*Given request:*
Return every line of the material below unchanged, copying each one character for character.

Data records:
•••••

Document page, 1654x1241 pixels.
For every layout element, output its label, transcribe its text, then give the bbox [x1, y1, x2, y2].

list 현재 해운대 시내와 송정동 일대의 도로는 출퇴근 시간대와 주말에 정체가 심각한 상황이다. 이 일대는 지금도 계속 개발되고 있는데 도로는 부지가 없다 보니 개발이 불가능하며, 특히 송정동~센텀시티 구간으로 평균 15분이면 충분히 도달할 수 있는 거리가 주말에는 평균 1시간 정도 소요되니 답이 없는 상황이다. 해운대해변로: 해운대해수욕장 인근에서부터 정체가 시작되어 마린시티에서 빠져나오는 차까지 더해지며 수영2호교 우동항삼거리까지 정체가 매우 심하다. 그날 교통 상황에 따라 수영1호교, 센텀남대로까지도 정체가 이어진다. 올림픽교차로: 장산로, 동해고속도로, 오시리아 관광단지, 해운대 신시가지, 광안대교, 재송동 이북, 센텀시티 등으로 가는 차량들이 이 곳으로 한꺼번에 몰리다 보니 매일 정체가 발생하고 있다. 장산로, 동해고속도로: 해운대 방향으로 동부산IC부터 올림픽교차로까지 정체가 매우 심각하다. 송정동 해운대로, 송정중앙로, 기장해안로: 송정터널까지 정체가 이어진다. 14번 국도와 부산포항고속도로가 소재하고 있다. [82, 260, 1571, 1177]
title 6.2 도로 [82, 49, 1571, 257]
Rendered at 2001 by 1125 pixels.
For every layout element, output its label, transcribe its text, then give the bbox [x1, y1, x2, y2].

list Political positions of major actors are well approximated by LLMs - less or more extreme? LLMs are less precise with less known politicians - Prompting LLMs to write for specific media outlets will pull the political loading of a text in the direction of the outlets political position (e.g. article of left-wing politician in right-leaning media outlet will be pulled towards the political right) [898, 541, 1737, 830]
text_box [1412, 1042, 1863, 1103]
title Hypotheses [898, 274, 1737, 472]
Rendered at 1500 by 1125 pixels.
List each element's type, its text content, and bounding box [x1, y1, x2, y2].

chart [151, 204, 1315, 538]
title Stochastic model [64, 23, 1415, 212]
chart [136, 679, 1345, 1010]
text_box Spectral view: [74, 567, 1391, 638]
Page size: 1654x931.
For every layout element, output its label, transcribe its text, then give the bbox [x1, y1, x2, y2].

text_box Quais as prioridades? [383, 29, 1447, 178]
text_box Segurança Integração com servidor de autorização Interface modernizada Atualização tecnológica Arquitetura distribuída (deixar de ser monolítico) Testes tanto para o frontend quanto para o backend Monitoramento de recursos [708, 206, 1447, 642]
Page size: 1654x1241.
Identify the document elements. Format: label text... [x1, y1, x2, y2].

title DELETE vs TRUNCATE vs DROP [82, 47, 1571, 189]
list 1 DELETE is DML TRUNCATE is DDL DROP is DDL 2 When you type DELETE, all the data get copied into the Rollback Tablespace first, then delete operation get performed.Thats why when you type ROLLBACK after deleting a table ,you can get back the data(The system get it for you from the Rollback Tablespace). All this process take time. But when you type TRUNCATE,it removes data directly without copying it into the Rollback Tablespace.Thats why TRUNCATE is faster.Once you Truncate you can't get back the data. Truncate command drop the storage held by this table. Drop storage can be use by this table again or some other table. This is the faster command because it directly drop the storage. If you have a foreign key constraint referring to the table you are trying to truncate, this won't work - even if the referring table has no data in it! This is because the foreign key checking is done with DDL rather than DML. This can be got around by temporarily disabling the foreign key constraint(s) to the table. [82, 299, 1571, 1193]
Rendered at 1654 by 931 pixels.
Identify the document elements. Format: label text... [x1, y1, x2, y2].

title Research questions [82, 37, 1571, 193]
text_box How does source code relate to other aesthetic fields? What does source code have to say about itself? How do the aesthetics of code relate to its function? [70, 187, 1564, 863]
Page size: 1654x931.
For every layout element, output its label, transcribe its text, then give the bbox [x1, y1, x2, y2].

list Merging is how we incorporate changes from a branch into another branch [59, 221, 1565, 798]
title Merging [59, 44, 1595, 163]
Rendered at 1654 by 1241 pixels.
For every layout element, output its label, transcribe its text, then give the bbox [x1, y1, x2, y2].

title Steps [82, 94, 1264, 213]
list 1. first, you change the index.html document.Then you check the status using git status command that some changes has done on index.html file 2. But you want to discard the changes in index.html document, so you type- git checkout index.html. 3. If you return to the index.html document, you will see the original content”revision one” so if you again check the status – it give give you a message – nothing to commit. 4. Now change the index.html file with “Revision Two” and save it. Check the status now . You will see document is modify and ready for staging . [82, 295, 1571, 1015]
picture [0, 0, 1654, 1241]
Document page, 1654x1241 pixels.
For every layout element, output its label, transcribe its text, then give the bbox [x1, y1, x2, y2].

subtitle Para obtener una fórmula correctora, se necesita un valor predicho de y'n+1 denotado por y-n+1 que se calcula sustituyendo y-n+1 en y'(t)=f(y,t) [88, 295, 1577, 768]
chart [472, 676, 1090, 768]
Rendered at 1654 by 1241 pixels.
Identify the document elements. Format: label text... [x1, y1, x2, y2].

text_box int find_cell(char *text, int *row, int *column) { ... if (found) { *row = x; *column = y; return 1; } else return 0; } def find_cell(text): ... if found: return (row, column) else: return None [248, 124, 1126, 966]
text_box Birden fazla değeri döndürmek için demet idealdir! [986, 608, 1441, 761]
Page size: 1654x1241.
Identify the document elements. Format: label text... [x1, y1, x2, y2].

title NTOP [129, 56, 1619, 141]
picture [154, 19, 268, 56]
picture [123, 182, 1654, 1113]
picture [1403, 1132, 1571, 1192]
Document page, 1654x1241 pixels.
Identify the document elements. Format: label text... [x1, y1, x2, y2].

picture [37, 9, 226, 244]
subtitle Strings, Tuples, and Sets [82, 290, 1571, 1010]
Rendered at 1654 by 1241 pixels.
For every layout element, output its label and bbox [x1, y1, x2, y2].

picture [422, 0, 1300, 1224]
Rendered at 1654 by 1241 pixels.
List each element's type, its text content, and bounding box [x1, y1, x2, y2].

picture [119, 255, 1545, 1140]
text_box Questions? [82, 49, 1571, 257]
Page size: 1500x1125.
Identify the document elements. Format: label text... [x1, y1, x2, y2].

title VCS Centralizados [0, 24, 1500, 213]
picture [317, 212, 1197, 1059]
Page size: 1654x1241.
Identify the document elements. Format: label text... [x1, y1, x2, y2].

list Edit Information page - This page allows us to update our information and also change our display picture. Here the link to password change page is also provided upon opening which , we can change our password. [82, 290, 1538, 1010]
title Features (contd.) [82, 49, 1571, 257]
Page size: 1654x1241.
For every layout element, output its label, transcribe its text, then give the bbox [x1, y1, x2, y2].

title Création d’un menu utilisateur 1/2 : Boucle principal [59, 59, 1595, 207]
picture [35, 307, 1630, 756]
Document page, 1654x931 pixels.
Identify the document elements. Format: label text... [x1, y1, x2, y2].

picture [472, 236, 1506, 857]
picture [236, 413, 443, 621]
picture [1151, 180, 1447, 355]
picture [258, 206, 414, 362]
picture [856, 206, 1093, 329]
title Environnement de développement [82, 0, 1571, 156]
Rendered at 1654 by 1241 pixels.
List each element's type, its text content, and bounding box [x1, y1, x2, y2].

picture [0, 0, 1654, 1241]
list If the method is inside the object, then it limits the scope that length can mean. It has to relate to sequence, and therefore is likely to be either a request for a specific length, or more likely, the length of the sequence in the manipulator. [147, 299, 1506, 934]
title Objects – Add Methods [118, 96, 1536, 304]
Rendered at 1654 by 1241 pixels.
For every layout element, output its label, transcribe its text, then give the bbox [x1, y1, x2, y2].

•••••

*Exercise output:*
Document page, 1654x1241 pixels.
For every layout element, output its label, transcribe its text, then give the bbox [x1, y1, x2, y2].

list 현재 해운대 시내와 송정동 일대의 도로는 출퇴근 시간대와 주말에 정체가 심각한 상황이다. 이 일대는 지금도 계속 개발되고 있는데 도로는 부지가 없다 보니 개발이 불가능하며, 특히 송정동~센텀시티 구간으로 평균 15분이면 충분히 도달할 수 있는 거리가 주말에는 평균 1시간 정도 소요되니 답이 없는 상황이다. 해운대해변로: 해운대해수욕장 인근에서부터 정체가 시작되어 마린시티에서 빠져나오는 차까지 더해지며 수영2호교 우동항삼거리까지 정체가 매우 심하다. 그날 교통 상황에 따라 수영1호교, 센텀남대로까지도 정체가 이어진다. 올림픽교차로: 장산로, 동해고속도로, 오시리아 관광단지, 해운대 신시가지, 광안대교, 재송동 이북, 센텀시티 등으로 가는 차량들이 이 곳으로 한꺼번에 몰리다 보니 매일 정체가 발생하고 있다. 장산로, 동해고속도로: 해운대 방향으로 동부산IC부터 올림픽교차로까지 정체가 매우 심각하다. 송정동 해운대로, 송정중앙로, 기장해안로: 송정터널까지 정체가 이어진다. 14번 국도와 부산포항고속도로가 소재하고 있다. [82, 260, 1571, 1177]
title 6.2 도로 [82, 49, 1571, 257]
Rendered at 2001 by 1125 pixels.
For every layout element, output its label, transcribe its text, then give the bbox [x1, y1, x2, y2].

list Political positions of major actors are well approximated by LLMs - less or more extreme? LLMs are less precise with less known politicians - Prompting LLMs to write for specific media outlets will pull the political loading of a text in the direction of the outlets political position (e.g. article of left-wing politician in right-leaning media outlet will be pulled towards the political right) [898, 541, 1737, 830]
text_box [1412, 1042, 1863, 1103]
title Hypotheses [898, 274, 1737, 472]
Rendered at 1500 by 1125 pixels.
List each element's type, its text content, and bounding box [x1, y1, x2, y2].

chart [151, 204, 1315, 538]
title Stochastic model [64, 23, 1415, 212]
chart [136, 679, 1345, 1010]
text_box Spectral view: [74, 567, 1391, 638]
Page size: 1654x931.
For every layout element, output its label, transcribe its text, then give the bbox [x1, y1, x2, y2].

text_box Quais as prioridades? [383, 29, 1447, 178]
text_box Segurança Integração com servidor de autorização Interface modernizada Atualização tecnológica Arquitetura distribuída (deixar de ser monolítico) Testes tanto para o frontend quanto para o backend Monitoramento de recursos [708, 206, 1447, 642]
Page size: 1654x1241.
Identify the document elements. Format: label text... [x1, y1, x2, y2].

title DELETE vs TRUNCATE vs DROP [82, 47, 1571, 189]
list 1 DELETE is DML TRUNCATE is DDL DROP is DDL 2 When you type DELETE, all the data get copied into the Rollback Tablespace first, then delete operation get performed.Thats why when you type ROLLBACK after deleting a table ,you can get back the data(The system get it for you from the Rollback Tablespace). All this process take time. But when you type TRUNCATE,it removes data directly without copying it into the Rollback Tablespace.Thats why TRUNCATE is faster.Once you Truncate you can't get back the data. Truncate command drop the storage held by this table. Drop storage can be use by this table again or some other table. This is the faster command because it directly drop the storage. If you have a foreign key constraint referring to the table you are trying to truncate, this won't work - even if the referring table has no data in it! This is because the foreign key checking is done with DDL rather than DML. This can be got around by temporarily disabling the foreign key constraint(s) to the table. [82, 299, 1571, 1193]
Rendered at 1654 by 931 pixels.
Identify the document elements. Format: label text... [x1, y1, x2, y2].

title Research questions [82, 37, 1571, 193]
text_box How does source code relate to other aesthetic fields? What does source code have to say about itself? How do the aesthetics of code relate to its function? [70, 187, 1564, 863]
Page size: 1654x931.
For every layout element, output its label, transcribe its text, then give the bbox [x1, y1, x2, y2].

list Merging is how we incorporate changes from a branch into another branch [59, 221, 1565, 798]
title Merging [59, 44, 1595, 163]
Rendered at 1654 by 1241 pixels.
For every layout element, output its label, transcribe its text, then give the bbox [x1, y1, x2, y2].

title Steps [82, 94, 1264, 213]
list 1. first, you change the index.html document.Then you check the status using git status command that some changes has done on index.html file 2. But you want to discard the changes in index.html document, so you type- git checkout index.html. 3. If you return to the index.html document, you will see the original content”revision one” so if you again check the status – it give give you a message – nothing to commit. 4. Now change the index.html file with “Revision Two” and save it. Check the status now . You will see document is modify and ready for staging . [82, 295, 1571, 1015]
picture [0, 0, 1654, 1241]
Document page, 1654x1241 pixels.
For every layout element, output its label, transcribe its text, then give the bbox [x1, y1, x2, y2].

subtitle Para obtener una fórmula correctora, se necesita un valor predicho de y'n+1 denotado por y-n+1 que se calcula sustituyendo y-n+1 en y'(t)=f(y,t) [88, 295, 1577, 768]
chart [472, 676, 1090, 768]
Rendered at 1654 by 1241 pixels.
Identify the document elements. Format: label text... [x1, y1, x2, y2].

text_box int find_cell(char *text, int *row, int *column) { ... if (found) { *row = x; *column = y; return 1; } else return 0; } def find_cell(text): ... if found: return (row, column) else: return None [248, 124, 1126, 966]
text_box Birden fazla değeri döndürmek için demet idealdir! [986, 608, 1441, 761]
Page size: 1654x1241.
Identify the document elements. Format: label text... [x1, y1, x2, y2].

title NTOP [129, 56, 1619, 141]
picture [154, 19, 268, 56]
picture [123, 182, 1654, 1113]
picture [1403, 1132, 1571, 1192]
Document page, 1654x1241 pixels.
Identify the document elements. Format: label text... [x1, y1, x2, y2].

picture [37, 9, 226, 244]
subtitle Strings, Tuples, and Sets [82, 290, 1571, 1010]
Rendered at 1654 by 1241 pixels.
For every layout element, output its label and bbox [x1, y1, x2, y2].

picture [422, 0, 1300, 1224]
Rendered at 1654 by 1241 pixels.
List each element's type, its text content, and bounding box [x1, y1, x2, y2].

picture [119, 255, 1545, 1140]
text_box Questions? [82, 49, 1571, 257]
Page size: 1500x1125.
Identify the document elements. Format: label text... [x1, y1, x2, y2].

title VCS Centralizados [0, 24, 1500, 213]
picture [317, 212, 1197, 1059]
Page size: 1654x1241.
Identify the document elements. Format: label text... [x1, y1, x2, y2].

list Edit Information page - This page allows us to update our information and also change our display picture. Here the link to password change page is also provided upon opening which , we can change our password. [82, 290, 1538, 1010]
title Features (contd.) [82, 49, 1571, 257]
Page size: 1654x1241.
For every layout element, output its label, transcribe its text, then give the bbox [x1, y1, x2, y2].

title Création d’un menu utilisateur 1/2 : Boucle principal [59, 59, 1595, 207]
picture [35, 307, 1630, 756]
Document page, 1654x931 pixels.
Identify the document elements. Format: label text... [x1, y1, x2, y2].

picture [472, 236, 1506, 857]
picture [236, 413, 443, 621]
picture [1151, 180, 1447, 355]
picture [258, 206, 414, 362]
picture [856, 206, 1093, 329]
title Environnement de développement [82, 0, 1571, 156]
Rendered at 1654 by 1241 pixels.
List each element's type, its text content, and bounding box [x1, y1, x2, y2].

picture [0, 0, 1654, 1241]
list If the method is inside the object, then it limits the scope that length can mean. It has to relate to sequence, and therefore is likely to be either a request for a specific length, or more likely, the length of the sequence in the manipulator. [147, 299, 1506, 934]
title Objects – Add Methods [118, 96, 1536, 304]
Rendered at 1654 by 1241 pixels.
For every layout element, output its label, transcribe its text, then give the bbox [x1, y1, x2, y2].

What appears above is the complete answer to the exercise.